While focusing on short term we tend to buy stocks which have all the positive news around it and little do we realize the half of the time that news has already been priced in. If we focus on the short term our investments are bound to react to events in the short term both positive and negative. Whereas if we focus on the long term the returns will be impacted less by volatility and more by the performance of the investment instrument.

As per tax laws holding stocks beyond one year is categorized as long term but when it comes to investment an investment horizon of 3 – 4 years or more can be considered as long term. On the other hand when it comes to real estate it is far beyond that. Gold is another asset class but again it depends in which form it is held, whether in physical form as ornaments or in the form of ETFs.

Historical data also shows SENSEX had jumped 250% from April 1991 to March 1992 on the back of Harshad Mehta scam. He took crores of rupees from the banking system and pumped it in the market. The scam came to light when the State Bank of India reported a shortfall in government securities. That led to an investigation which later showed that Mehta had manipulated around Rs 3,500 crore in the system. On August 6, 1992, after the scam was exposed, the markets crashed by 72 percent leading to one of the biggest fall and a bearish phase that lasted for two years.

Similarly, from April 1999 to March 2000 SENSEX rallied 35% on the back of improving macroeconomic scenario – improved GDP numbers from growth in manufacturing, infrastructure and construction sector, falling inflation, healthy forex reserves and good industrial production numbers as against the year before and also the technology bubble was engulfing the rest of the world.

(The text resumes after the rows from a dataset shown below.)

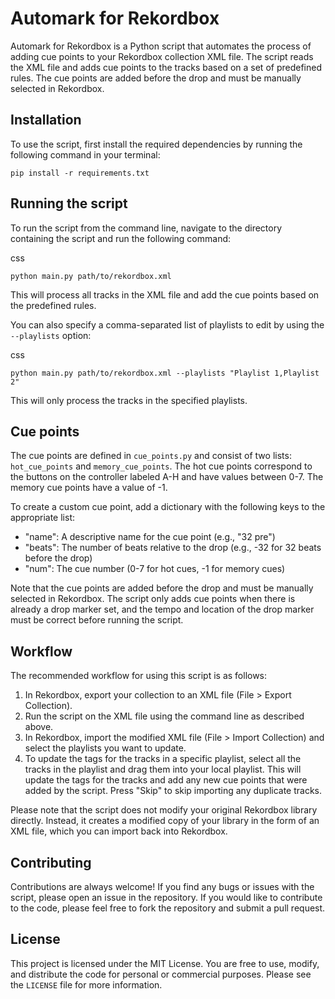 # Automark for Rekordbox

Automark for Rekordbox is a Python script that automates the process of adding cue points to your Rekordbox collection XML file. The script reads the XML file and adds cue points to the tracks based on a set of predefined rules. The cue points are added before the drop and must be manually selected in Rekordbox.

## Installation

To use the script, first install the required dependencies by running the following command in your terminal:

`pip install -r requirements.txt`

## Running the script

To run the script from the command line, navigate to the directory containing the script and run the following command:

css

`python main.py path/to/rekordbox.xml`

This will process all tracks in the XML file and add the cue points based on the predefined rules.

You can also specify a comma-separated list of playlists to edit by using the `--playlists` option:

css

`python main.py path/to/rekordbox.xml --playlists "Playlist 1,Playlist 2"`

This will only process the tracks in the specified playlists.

## Cue points

The cue points are defined in `cue_points.py` and consist of two lists: `hot_cue_points` and `memory_cue_points`. The hot cue points correspond to the buttons on the controller labeled A-H and have values between 0-7. The memory cue points have a value of -1.

To create a custom cue point, add a dictionary with the following keys to the appropriate list:

-   "name": A descriptive name for the cue point (e.g., "32 pre")
-   "beats": The number of beats relative to the drop (e.g., -32 for 32 beats before the drop)
-   "num": The cue number (0-7 for hot cues, -1 for memory cues)

Note that the cue points are added before the drop and must be manually selected in Rekordbox. The script only adds cue points when there is already a drop marker set, and the tempo and location of the drop marker must be correct before running the script.

## Workflow

The recommended workflow for using this script is as follows:

1.  In Rekordbox, export your collection to an XML file (File > Export Collection).
2.  Run the script on the XML file using the command line as described above.
3.  In Rekordbox, import the modified XML file (File > Import Collection) and select the playlists you want to update.
4.  To update the tags for the tracks in a specific playlist, select all the tracks in the playlist and drag them into your local playlist. This will update the tags for the tracks and add any new cue points that were added by the script. Press "Skip" to skip importing any duplicate tracks.

Please note that the script does not modify your original Rekordbox library directly. Instead, it creates a modified copy of your library in the form of an XML file, which you can import back into Rekordbox.

## Contributing

Contributions are always welcome! If you find any bugs or issues with the script, please open an issue in the repository. If you would like to contribute to the code, please feel free to fork the repository and submit a pull request.

## License

This project is licensed under the MIT License. You are free to use, modify, and distribute the code for personal or commercial purposes. Please see the `LICENSE` file for more information.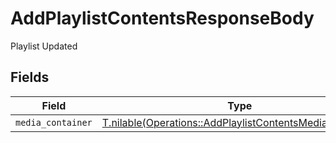 # AddPlaylistContentsResponseBody

Playlist Updated


## Fields

| Field                                                                                                                    | Type                                                                                                                     | Required                                                                                                                 | Description                                                                                                              |
| ------------------------------------------------------------------------------------------------------------------------ | ------------------------------------------------------------------------------------------------------------------------ | ------------------------------------------------------------------------------------------------------------------------ | ------------------------------------------------------------------------------------------------------------------------ |
| `media_container`                                                                                                        | [T.nilable(Operations::AddPlaylistContentsMediaContainer)](../../models/operations/addplaylistcontentsmediacontainer.md) | :heavy_minus_sign:                                                                                                       | N/A                                                                                                                      |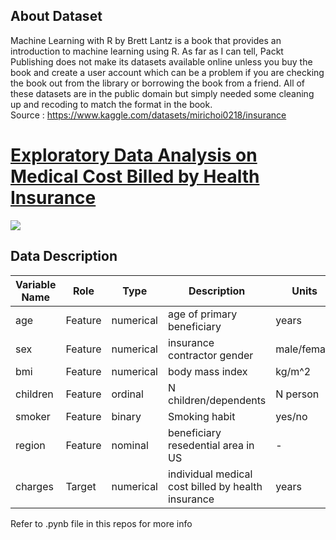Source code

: ## About Dataset


Machine Learning with R by Brett Lantz is a book that provides an introduction to machine learning using R. As far as I can tell, Packt Publishing does not make its datasets available online unless you buy the book and create a user account which can be a problem if you are checking the book out from the library or borrowing the book from a friend. All of these datasets are in the public domain but simply needed some cleaning up and recoding to match the format in the book. <br>
Source : https://www.kaggle.com/datasets/mirichoi0218/insurance

# <u>Exploratory Data Analysis on Medical Cost Billed by Health Insurance</u>
![](https://apicms.thestar.com.my/uploads/images/2024/02/14/thumbs/550/2530329.webp)

## Data Description<a id='dd'></a>


|Variable Name |	Role	|Type	|Description	|Units	|Missing Values|
|--------------|------------|-------|---------------|-------|--------------|
|age|Feature	| numerical	| age of primary beneficiary	| years	|no|
|sex|Feature|numerical| insurance contractor gender| male/female	|no|
|bmi|Feature	| numerical	| body mass index 	| kg/m^2	|no|
|children|Feature	| ordinal | N children/dependents	| N person	|no|
|smoker|Feature	| binary	| Smoking habit	| yes/no	|no|
|region|Feature	| nominal	| beneficiary resedential area in US| - |no|
|charges|Target	| numerical	| individual medical cost billed by health insurance| years	|no|

Refer to .pynb file in this repos for more info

Again SENSEX fell 27% in March 2001 when the Ketan Parekh scam took place. A chartered accountant by training, Parekh came from a family of brokers, which helped him create a trading ring of his own. Be it investment firms, mostly controlled by promoters of listed companies, overseas corporate bodies or cooperative banks, all were ready to hand the money to Parekh, which he used to rig up stock prices by making his interest apparent.

Again in Feb 2008 SENSEX corrected by 8% approx on the day Reliance power Ltd. got listed. It closed 17% below its cost. Sensex witnessed a fall of approx 36% from 2008 to 2009 on the back of US Subprime crisis.

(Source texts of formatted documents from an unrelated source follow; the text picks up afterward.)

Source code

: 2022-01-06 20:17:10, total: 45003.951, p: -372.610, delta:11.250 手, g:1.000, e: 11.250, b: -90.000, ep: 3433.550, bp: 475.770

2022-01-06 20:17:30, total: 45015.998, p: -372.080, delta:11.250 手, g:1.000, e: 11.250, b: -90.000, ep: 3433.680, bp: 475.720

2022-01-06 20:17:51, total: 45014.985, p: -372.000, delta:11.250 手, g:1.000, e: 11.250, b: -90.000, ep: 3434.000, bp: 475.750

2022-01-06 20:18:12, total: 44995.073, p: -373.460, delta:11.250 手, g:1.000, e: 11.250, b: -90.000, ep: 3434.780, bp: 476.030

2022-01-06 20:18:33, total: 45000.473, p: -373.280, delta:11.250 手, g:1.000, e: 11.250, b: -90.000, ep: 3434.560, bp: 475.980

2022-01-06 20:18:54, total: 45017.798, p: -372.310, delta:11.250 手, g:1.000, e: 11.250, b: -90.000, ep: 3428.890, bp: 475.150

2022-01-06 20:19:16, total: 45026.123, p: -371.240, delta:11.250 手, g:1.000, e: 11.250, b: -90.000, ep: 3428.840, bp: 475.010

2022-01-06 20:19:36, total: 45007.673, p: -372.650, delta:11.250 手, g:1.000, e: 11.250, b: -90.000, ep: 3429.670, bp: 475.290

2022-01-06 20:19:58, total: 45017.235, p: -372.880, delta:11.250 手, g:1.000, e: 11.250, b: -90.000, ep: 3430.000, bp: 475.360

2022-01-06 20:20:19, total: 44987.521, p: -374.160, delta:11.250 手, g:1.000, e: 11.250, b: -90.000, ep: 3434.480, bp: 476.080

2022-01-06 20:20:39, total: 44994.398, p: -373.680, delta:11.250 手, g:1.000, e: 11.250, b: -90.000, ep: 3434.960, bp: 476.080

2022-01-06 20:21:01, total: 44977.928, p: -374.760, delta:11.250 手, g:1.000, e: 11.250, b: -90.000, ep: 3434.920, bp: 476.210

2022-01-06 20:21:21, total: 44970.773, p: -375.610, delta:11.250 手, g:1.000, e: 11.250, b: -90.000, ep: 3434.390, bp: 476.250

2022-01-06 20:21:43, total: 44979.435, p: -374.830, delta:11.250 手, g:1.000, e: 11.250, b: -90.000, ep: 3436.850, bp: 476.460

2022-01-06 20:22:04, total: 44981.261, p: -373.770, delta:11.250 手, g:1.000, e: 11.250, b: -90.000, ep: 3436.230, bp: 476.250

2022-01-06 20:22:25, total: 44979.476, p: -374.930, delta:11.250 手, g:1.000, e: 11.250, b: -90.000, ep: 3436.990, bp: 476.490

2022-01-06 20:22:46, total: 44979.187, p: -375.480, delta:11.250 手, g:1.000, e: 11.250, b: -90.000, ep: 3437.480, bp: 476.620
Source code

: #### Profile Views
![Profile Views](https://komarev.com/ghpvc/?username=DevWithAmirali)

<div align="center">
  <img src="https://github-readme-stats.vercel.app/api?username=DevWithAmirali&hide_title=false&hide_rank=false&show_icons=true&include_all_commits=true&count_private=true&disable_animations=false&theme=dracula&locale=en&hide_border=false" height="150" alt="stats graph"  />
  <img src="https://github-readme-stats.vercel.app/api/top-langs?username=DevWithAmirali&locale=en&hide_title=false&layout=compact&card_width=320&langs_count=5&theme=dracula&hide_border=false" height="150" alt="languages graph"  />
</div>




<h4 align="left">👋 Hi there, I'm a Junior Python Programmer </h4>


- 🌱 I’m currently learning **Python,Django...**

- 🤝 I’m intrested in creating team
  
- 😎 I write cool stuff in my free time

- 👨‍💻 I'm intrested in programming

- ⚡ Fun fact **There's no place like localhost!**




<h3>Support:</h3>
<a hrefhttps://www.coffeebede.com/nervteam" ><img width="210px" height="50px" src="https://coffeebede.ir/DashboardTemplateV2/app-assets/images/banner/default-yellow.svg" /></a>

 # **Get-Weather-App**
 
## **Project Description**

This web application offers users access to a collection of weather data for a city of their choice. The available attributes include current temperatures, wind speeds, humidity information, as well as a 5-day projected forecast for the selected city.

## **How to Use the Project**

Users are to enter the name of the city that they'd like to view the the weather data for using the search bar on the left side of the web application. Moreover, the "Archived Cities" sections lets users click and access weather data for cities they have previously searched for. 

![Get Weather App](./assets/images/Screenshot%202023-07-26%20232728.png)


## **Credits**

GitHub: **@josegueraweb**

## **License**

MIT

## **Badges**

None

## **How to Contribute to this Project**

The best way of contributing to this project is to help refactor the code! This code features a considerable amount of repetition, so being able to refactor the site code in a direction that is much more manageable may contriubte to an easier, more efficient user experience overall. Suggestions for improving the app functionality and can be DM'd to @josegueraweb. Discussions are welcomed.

Following that there was a sharp pull back in equities between March 2009 to November 2010 led by global (Quantitative Easing announcement by US) and domestic (general elections) news flow. Putting all the pieces together the message to take away is that events will keep on happening but if one keeps a long term investment horizon it will be a safer bet.

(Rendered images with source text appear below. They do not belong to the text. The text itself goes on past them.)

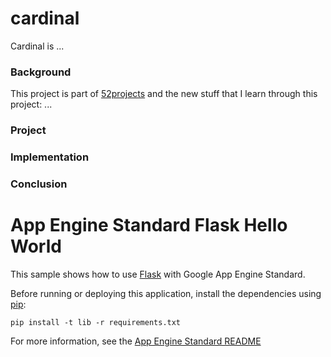 # cardinal

Cardinal is ...

### Background

This project is part of [52projects](https://donny.github.io/52projects/) and the new stuff that I learn through this project: ...

### Project

### Implementation

### Conclusion


# App Engine Standard Flask Hello World

This sample shows how to use [Flask](http://flask.pocoo.org/) with Google App
Engine Standard.

Before running or deploying this application, install the dependencies using
[pip](http://pip.readthedocs.io/en/stable/):

    pip install -t lib -r requirements.txt

For more information, see the [App Engine Standard README](../../README.md)
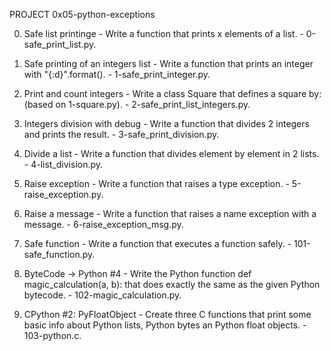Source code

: PROJECT
0x05-python-exceptions

0. Safe list printinge - Write a function that prints x elements of a list. - 0-safe_print_list.py.

1. Safe printing of an integers list - Write a function that prints an integer with "{:d}".format(). - 1-safe_print_integer.py.

2. Print and count integers - Write a class Square that defines a square by: (based on 1-square.py). - 2-safe_print_list_integers.py.

3. Integers division with debug - Write a function that divides 2 integers and prints the result. - 3-safe_print_division.py.

4. Divide a list - Write a function that divides element by element in 2 lists. - 4-list_division.py.

5. Raise exception - Write a function that raises a type exception. - 5-raise_exception.py.

6. Raise a message - Write a function that raises a name exception with a message. - 6-raise_exception_msg.py.

7. Safe function - Write a function that executes a function safely. - 101-safe_function.py.

8. ByteCode -> Python #4 - Write the Python function def magic_calculation(a, b): that does exactly the same as the given Python bytecode. - 102-magic_calculation.py.

9. CPython #2: PyFloatObject - Create three C functions that print some basic info about Python lists, Python bytes an Python float objects. -  103-python.c.

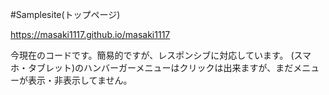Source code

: #Samplesite(トップページ)

https://masaki1117.github.io/masaki1117

今現在のコードです。簡易的ですが、レスポンシブに対応しています。
(スマホ・タブレット)のハンバーガーメニューはクリックは出来ますが、まだメニューが表示・非表示してません。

The two main factors to consider before taking an investment decision for one self are ability and willingness. It is very important to know the difference between the two. Willingness is more about the attitude towards risk irrespective of the financial ability to do so. Ability on the other hand is financial capacity to bear the risk. It depends on income of the individual, his savings and expense pattern. It depends on the amount of money which one can keep aside purely for investment and not dip into it time and again for personal needs and can hold on to it even if they are not doing good at a particular point in time.

But again the point to note here is that if a particular investment is consistently a poor performer, one should plan an exit from the same and reinvest it in another suitable option. If one is not very good at deciding which stock to invest in and what the best time to do so is, then there are professionally managed mutual funds with different investment objectives from which one can choose.